RECORDED INFORMATION —
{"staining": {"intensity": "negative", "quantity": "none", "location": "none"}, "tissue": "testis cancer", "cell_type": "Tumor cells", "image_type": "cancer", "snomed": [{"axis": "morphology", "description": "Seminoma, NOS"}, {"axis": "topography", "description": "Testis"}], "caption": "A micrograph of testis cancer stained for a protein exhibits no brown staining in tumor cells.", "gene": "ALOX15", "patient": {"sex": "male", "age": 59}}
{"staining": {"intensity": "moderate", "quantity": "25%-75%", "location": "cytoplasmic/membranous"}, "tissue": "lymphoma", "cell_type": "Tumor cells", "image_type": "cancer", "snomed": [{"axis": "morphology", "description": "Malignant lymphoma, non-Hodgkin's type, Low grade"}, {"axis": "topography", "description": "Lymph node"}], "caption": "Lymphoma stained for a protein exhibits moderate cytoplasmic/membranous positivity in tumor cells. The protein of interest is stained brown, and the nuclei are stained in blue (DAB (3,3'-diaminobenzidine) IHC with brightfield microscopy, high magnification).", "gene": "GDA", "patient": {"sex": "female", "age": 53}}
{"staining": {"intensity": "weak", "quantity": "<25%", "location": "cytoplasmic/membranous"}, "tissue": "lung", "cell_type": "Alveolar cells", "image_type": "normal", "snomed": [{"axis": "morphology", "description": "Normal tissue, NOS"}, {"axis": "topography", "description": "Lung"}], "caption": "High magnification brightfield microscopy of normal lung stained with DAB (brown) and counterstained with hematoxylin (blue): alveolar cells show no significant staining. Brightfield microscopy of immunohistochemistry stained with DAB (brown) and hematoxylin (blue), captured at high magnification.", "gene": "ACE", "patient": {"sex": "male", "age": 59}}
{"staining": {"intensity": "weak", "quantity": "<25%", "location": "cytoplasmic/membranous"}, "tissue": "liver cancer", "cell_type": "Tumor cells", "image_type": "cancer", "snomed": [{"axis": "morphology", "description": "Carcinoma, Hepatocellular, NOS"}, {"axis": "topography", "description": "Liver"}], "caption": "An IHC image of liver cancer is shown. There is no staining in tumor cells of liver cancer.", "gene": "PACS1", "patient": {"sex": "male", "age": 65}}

PROBLEM REQUIREMENTS — Your answer should be the whole listing above, repeated exactly as it appears.

YOUR RESPONSE —
{"staining": {"intensity": "negative", "quantity": "none", "location": "none"}, "tissue": "testis cancer", "cell_type": "Tumor cells", "image_type": "cancer", "snomed": [{"axis": "morphology", "description": "Seminoma, NOS"}, {"axis": "topography", "description": "Testis"}], "caption": "A micrograph of testis cancer stained for a protein exhibits no brown staining in tumor cells.", "gene": "ALOX15", "patient": {"sex": "male", "age": 59}}
{"staining": {"intensity": "moderate", "quantity": "25%-75%", "location": "cytoplasmic/membranous"}, "tissue": "lymphoma", "cell_type": "Tumor cells", "image_type": "cancer", "snomed": [{"axis": "morphology", "description": "Malignant lymphoma, non-Hodgkin's type, Low grade"}, {"axis": "topography", "description": "Lymph node"}], "caption": "Lymphoma stained for a protein exhibits moderate cytoplasmic/membranous positivity in tumor cells. The protein of interest is stained brown, and the nuclei are stained in blue (DAB (3,3'-diaminobenzidine) IHC with brightfield microscopy, high magnification).", "gene": "GDA", "patient": {"sex": "female", "age": 53}}
{"staining": {"intensity": "weak", "quantity": "<25%", "location": "cytoplasmic/membranous"}, "tissue": "lung", "cell_type": "Alveolar cells", "image_type": "normal", "snomed": [{"axis": "morphology", "description": "Normal tissue, NOS"}, {"axis": "topography", "description": "Lung"}], "caption": "High magnification brightfield microscopy of normal lung stained with DAB (brown) and counterstained with hematoxylin (blue): alveolar cells show no significant staining. Brightfield microscopy of immunohistochemistry stained with DAB (brown) and hematoxylin (blue), captured at high magnification.", "gene": "ACE", "patient": {"sex": "male", "age": 59}}
{"staining": {"intensity": "weak", "quantity": "<25%", "location": "cytoplasmic/membranous"}, "tissue": "liver cancer", "cell_type": "Tumor cells", "image_type": "cancer", "snomed": [{"axis": "morphology", "description": "Carcinoma, Hepatocellular, NOS"}, {"axis": "topography", "description": "Liver"}], "caption": "An IHC image of liver cancer is shown. There is no staining in tumor cells of liver cancer.", "gene": "PACS1", "patient": {"sex": "male", "age": 65}}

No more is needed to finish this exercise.